DESCRIPTION OF THE TASK: Exactly the lines from the one that holds "ージの専用フォームから、2026年7月15日（水）" to the end of the data below: retype these and nothing else.
***** AVAILABLE RECORDS
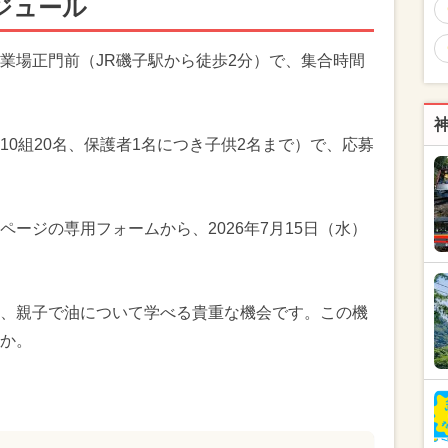
ジュール
業場正門前（JR磯子駅から徒歩2分）で、集合時間
。
0組20名、保護者1名につき子供2名まで）で、応募
ージの専用フォームから、2026年7月15日（水）
、親子で油について学べる貴重な機会です。この機
か。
**********
EXPECTED ANSWER:
ージの専用フォームから、2026年7月15日（水）
、親子で油について学べる貴重な機会です。この機
か。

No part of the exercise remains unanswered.